Alas, all good things must come to an end, and the silence is now over. The leaders of the Yes campaign have published an open letter to the Parliament, and it is salty. So salty that reportedly some people refused to sign on to it - and perhaps that is why it appears without any names attached.

It opens by describing Australia's decision to vote no as "appalling and mean-spirited". It asserts that "It is the legitimacy of the non-Indigenous occupation in this country that requires recognition, not the other way around." It says that "the majority of Australians have committed a shameful act". So on and so forth.

In short, it is very much filled with the sort of resentment and hostility that turns people off, hard. Even on the normally far left /r/australia subreddit, posters are tearing strips off it.
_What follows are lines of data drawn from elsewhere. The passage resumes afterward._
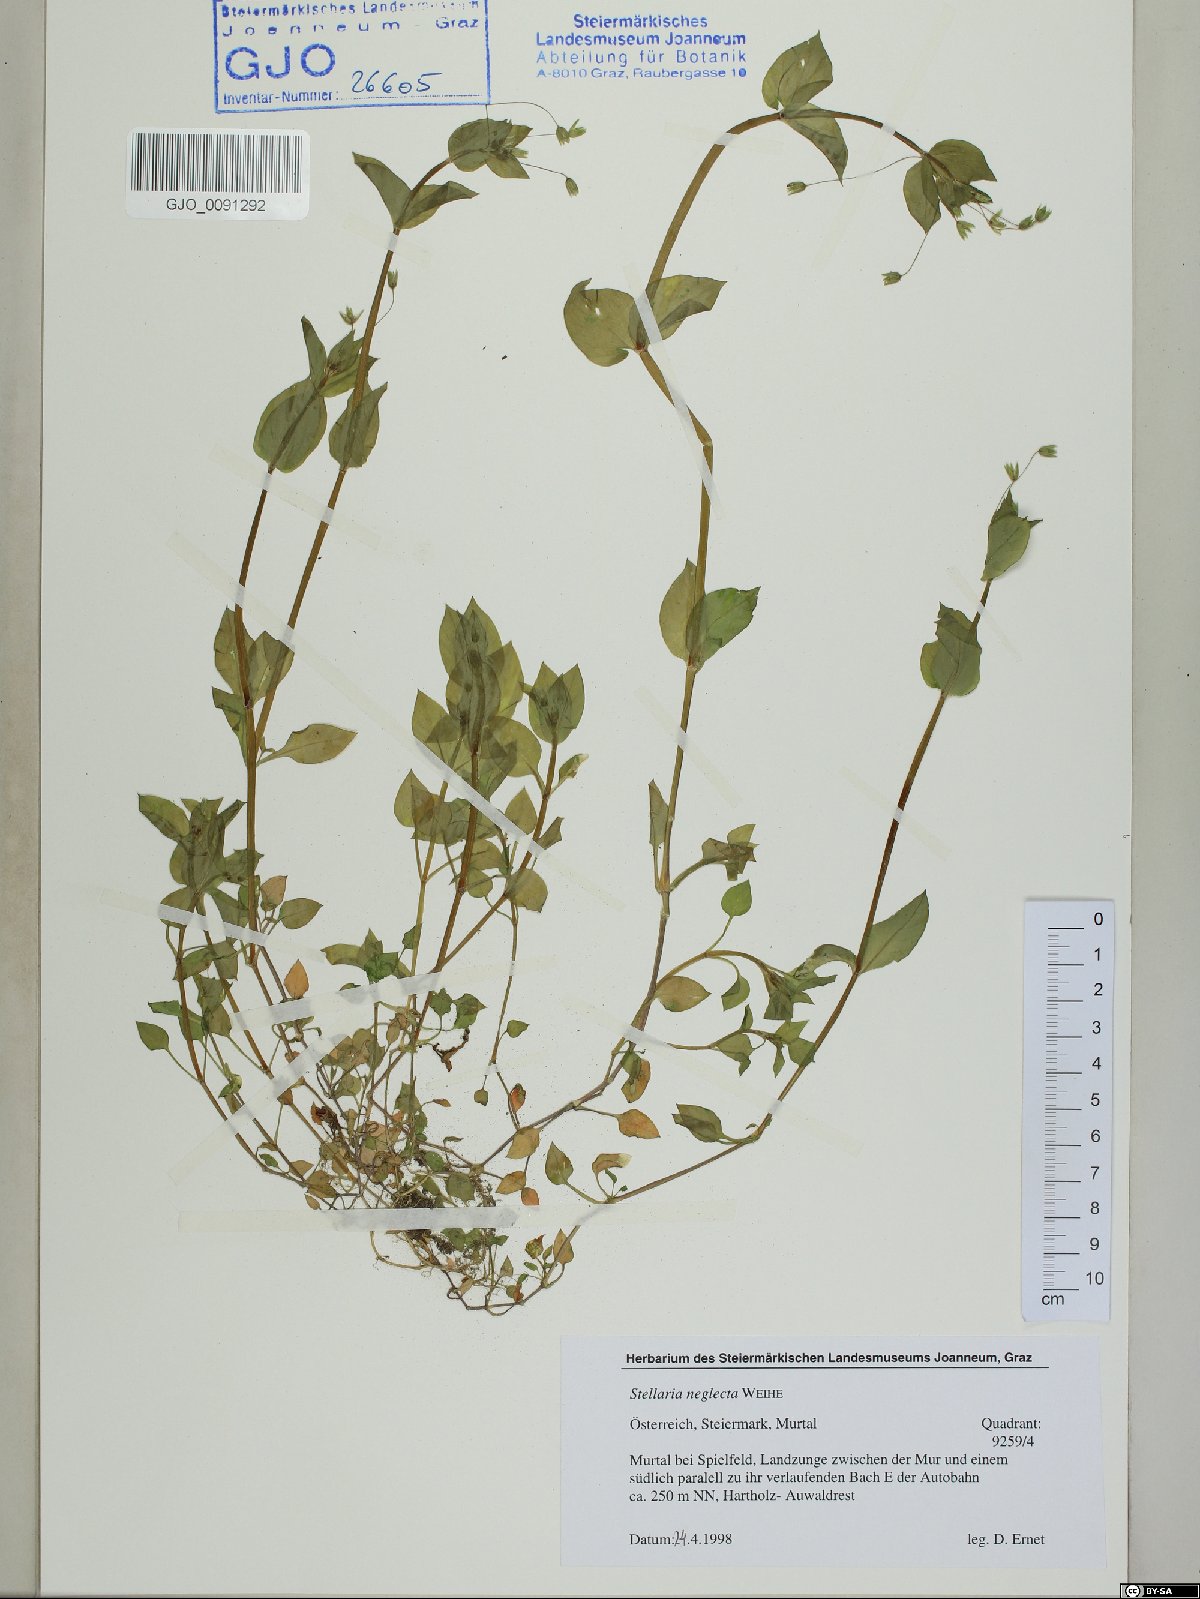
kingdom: Plantae
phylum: Tracheophyta
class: Magnoliopsida
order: Caryophyllales
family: Caryophyllaceae
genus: Stellaria
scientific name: Stellaria neglecta
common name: Greater chickweed
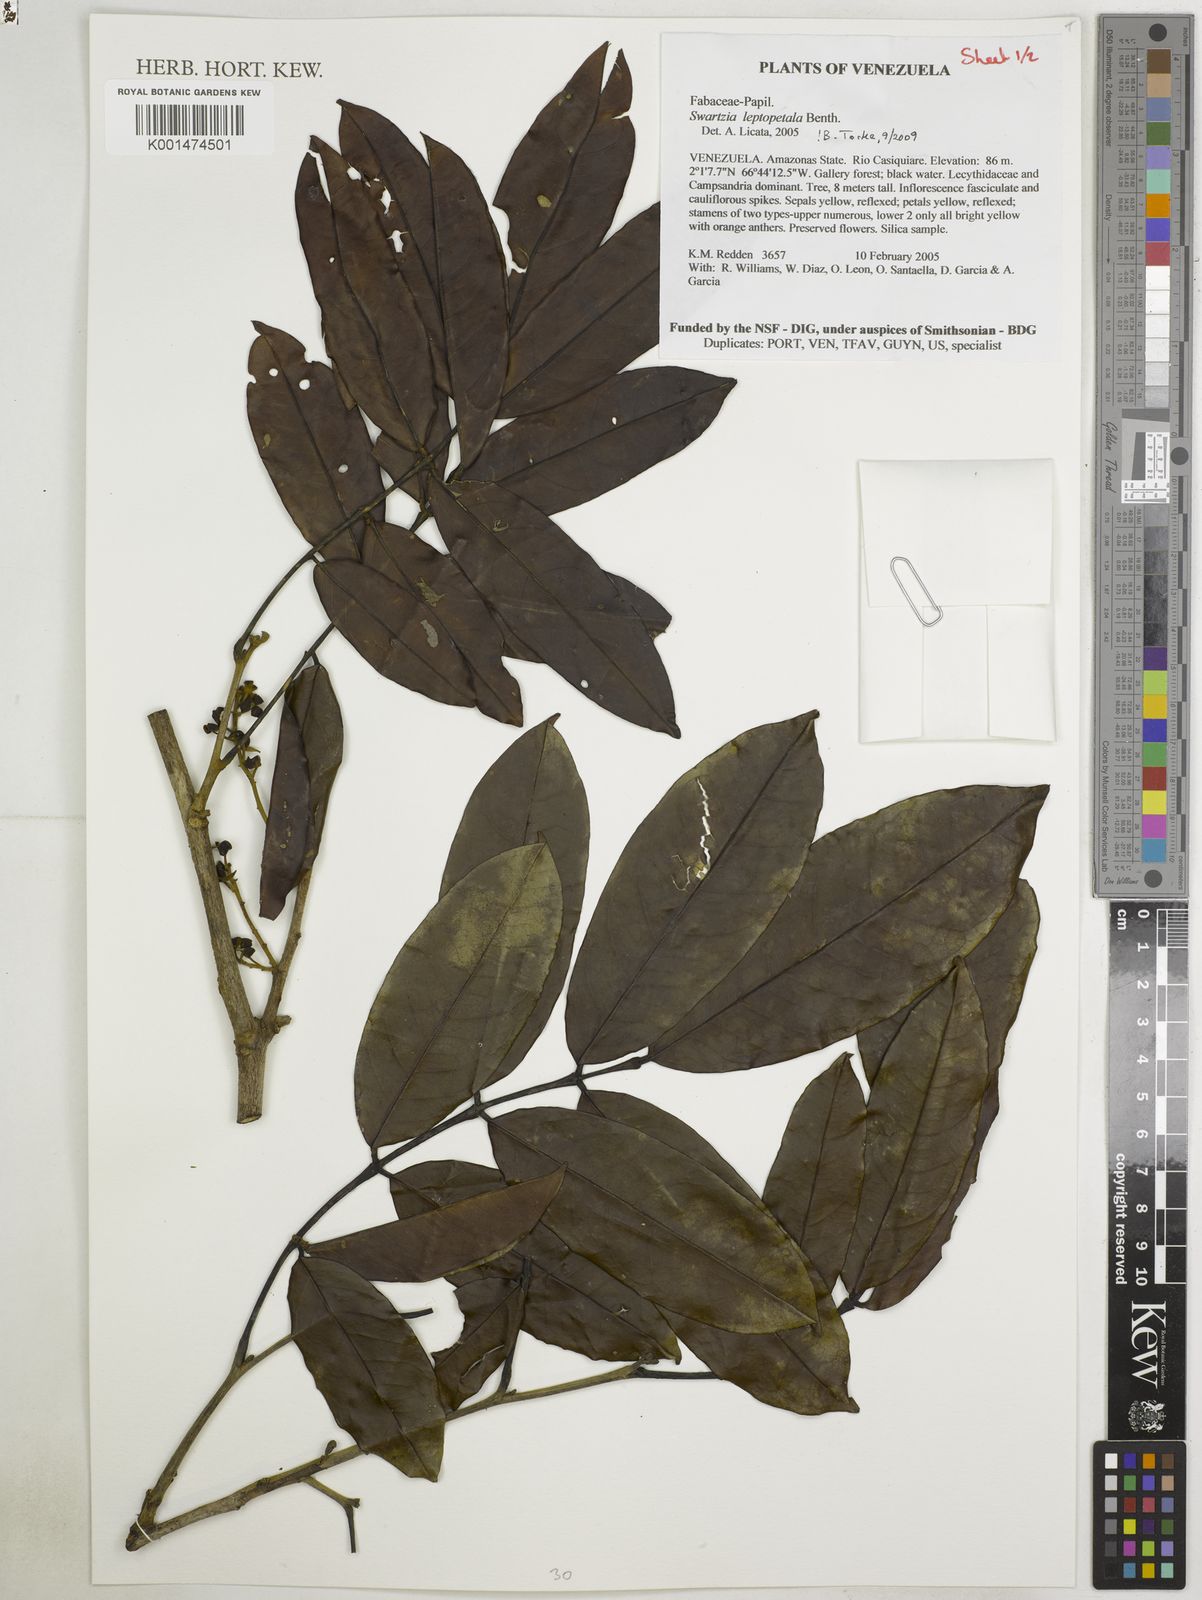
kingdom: Plantae
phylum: Tracheophyta
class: Magnoliopsida
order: Fabales
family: Fabaceae
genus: Swartzia
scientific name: Swartzia leptopetala
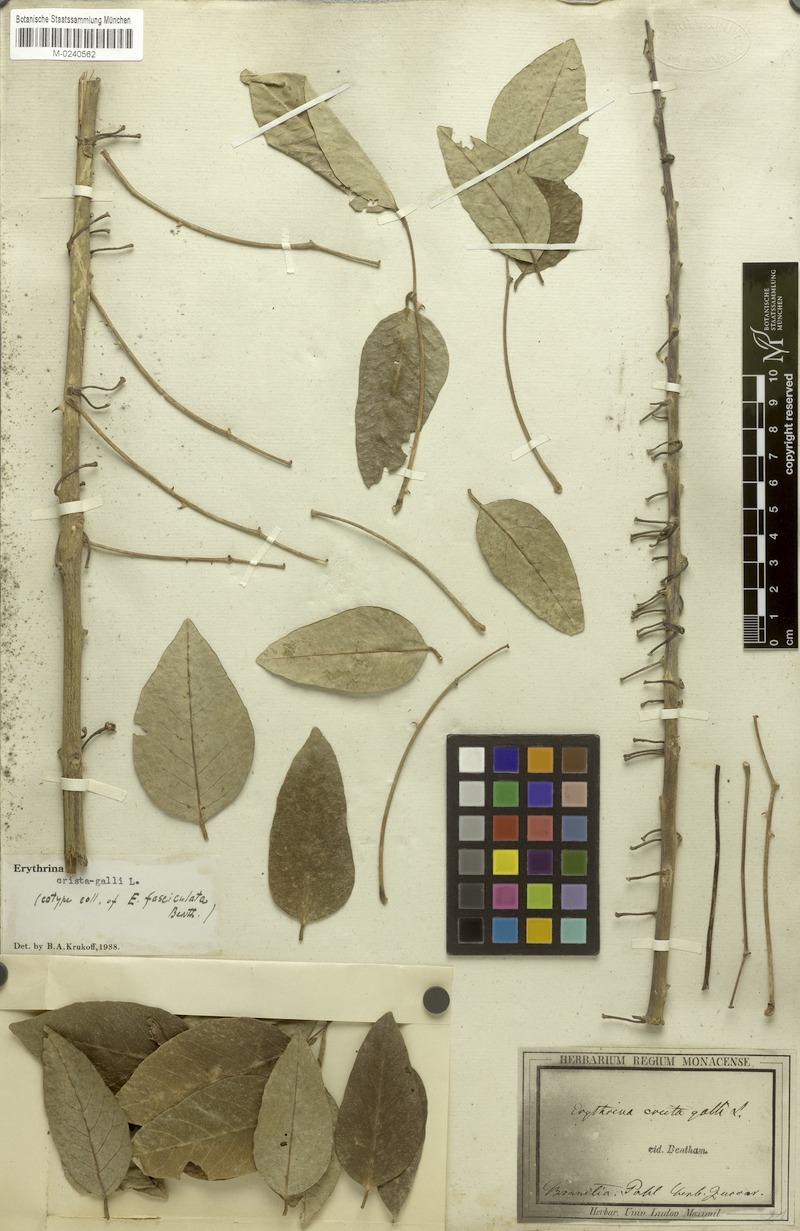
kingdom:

This is of course a terrible time for the Yes campaigners to be acting in this way. With the failure of the Voice, indigenous policy is in a state of flux. The government is licking its wounds and weighing how to respond. These activists could not have made a better argument for why they should be sidelined in those deliberations.

Collective decision making isn't best even in nominally very smart populations.

E.g. as someone on twitter observed, Israeli PR would have been far better had they started bombing after spending a week showing decapitated babies and bloody child rooms to the world.

A cold blooded autocrat in charge of Israel could have managed that..

A cold blooded autocrat in charge of Israel could have managed that..

could have managed that. The median cold blooded autocrat would have carpetbombed the place and be gassing the rubble as we speak.

Given how much damage the success of the initial Hamas raid did to Netanyahu's authority, an effective cold-blooded autocrat would surely be focusing on identifying the wreckers and saboteurs who could be blamed, which is far more important to their long-term survival than the details of the inevitably successful punitive expedition in response.

Isn't that the most salient critique against someone like Bibi? Putting short term political goals and victories over the long term goals for Israel?

Maybe try find a more opportune time to kill your enemy than when the entire world is feeling sorry for them. Reflexively raising your hand in anger is a poor look. Especially when it ends up impotently flailing around killing civilians. Hard to call that a success.